It is a condition in which a person has a reduced blood flow to the brain, causing him or her to feel faint, weak and eventually even to lose consciousness. On falling to the floor the person becomes horizontal and the blood flow to the brain is restored. Sometimes people, who feel they are about to faint feel giddy, sweat a lot and have a fast heartbeat. When a person faints they look pale, breathe rapidly and have a feeble pulse. After a few minutes consciousness usually returns.

Causes of fainting

• An emotional upset.

• Sickening for an acute infection.

• An overheated, ill-ventilated room.

• Prolonged standing, especially on an empty stomach.

• Severe pain.

• Pregnancy.

• Severe anaemia.

• Severe bleeding.

• Adolescence (notably in girls).

• A minor epileptic attack can be mistaken for a faint.

Prevention

The prevention of most of the above is fairly obvious and needs no elaboration. However, if you feel faint or likely to faint here are a few simple preventive hints.

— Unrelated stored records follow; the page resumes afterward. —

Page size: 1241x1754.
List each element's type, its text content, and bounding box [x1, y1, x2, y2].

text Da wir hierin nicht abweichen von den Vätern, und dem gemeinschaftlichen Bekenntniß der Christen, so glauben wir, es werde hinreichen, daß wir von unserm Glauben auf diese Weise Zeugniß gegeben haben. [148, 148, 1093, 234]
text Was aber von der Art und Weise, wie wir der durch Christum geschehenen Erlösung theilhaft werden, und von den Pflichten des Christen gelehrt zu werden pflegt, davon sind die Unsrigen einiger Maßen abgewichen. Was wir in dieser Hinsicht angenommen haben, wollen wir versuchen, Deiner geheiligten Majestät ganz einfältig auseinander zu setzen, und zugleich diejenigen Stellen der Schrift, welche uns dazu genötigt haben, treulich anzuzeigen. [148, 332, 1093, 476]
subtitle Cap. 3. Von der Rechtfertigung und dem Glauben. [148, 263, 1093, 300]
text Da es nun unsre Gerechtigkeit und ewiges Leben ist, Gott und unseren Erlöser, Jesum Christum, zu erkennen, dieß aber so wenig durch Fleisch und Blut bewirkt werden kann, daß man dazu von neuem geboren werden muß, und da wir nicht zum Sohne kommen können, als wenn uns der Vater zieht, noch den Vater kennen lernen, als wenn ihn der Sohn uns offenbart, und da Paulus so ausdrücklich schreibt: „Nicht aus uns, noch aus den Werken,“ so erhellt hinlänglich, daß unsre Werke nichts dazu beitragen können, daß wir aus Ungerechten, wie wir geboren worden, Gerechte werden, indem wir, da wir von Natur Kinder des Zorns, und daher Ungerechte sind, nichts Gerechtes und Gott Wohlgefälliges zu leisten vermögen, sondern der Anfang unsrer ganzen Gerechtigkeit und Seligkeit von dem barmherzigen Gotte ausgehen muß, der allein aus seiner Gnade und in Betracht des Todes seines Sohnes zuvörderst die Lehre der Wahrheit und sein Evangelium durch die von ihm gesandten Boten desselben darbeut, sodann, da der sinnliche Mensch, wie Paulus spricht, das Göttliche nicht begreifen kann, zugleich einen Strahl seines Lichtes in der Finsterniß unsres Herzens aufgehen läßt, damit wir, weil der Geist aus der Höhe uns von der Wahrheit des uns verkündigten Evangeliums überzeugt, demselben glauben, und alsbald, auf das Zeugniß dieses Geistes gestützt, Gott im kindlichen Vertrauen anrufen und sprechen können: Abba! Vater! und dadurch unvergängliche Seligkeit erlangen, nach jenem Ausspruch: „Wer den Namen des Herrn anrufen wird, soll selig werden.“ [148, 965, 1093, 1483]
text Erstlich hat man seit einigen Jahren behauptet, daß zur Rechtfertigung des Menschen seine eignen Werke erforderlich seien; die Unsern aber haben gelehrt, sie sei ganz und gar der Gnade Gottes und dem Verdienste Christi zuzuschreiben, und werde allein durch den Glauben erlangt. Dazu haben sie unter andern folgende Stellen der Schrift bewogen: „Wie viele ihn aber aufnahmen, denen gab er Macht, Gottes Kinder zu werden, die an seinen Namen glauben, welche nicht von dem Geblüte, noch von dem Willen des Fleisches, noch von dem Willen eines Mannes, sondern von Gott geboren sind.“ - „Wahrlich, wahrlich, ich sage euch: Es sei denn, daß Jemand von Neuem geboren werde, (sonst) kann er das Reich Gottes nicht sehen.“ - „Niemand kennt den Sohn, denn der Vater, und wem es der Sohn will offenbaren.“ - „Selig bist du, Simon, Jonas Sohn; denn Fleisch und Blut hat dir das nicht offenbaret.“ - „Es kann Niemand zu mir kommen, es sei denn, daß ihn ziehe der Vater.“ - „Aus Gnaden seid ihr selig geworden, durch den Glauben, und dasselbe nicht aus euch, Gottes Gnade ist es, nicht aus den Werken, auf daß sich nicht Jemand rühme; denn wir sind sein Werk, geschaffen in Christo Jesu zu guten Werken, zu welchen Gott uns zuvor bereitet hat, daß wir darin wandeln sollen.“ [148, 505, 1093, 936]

• Always have breakfast if you know you are going to have to stand up for any length of time.

• Ensure that your environment does not become too hot and stuffy.

• As soon as you feel at all like fainting sit down, loosen your tie, belt or any other constricting clothing; get someone to open a window or to take you to an open window or outside the stuffy room. If you feel worse, lie down flat. Within a few minutes you should feel normal again. Look for the cause of the faint and take steps to prevent similar occurrences.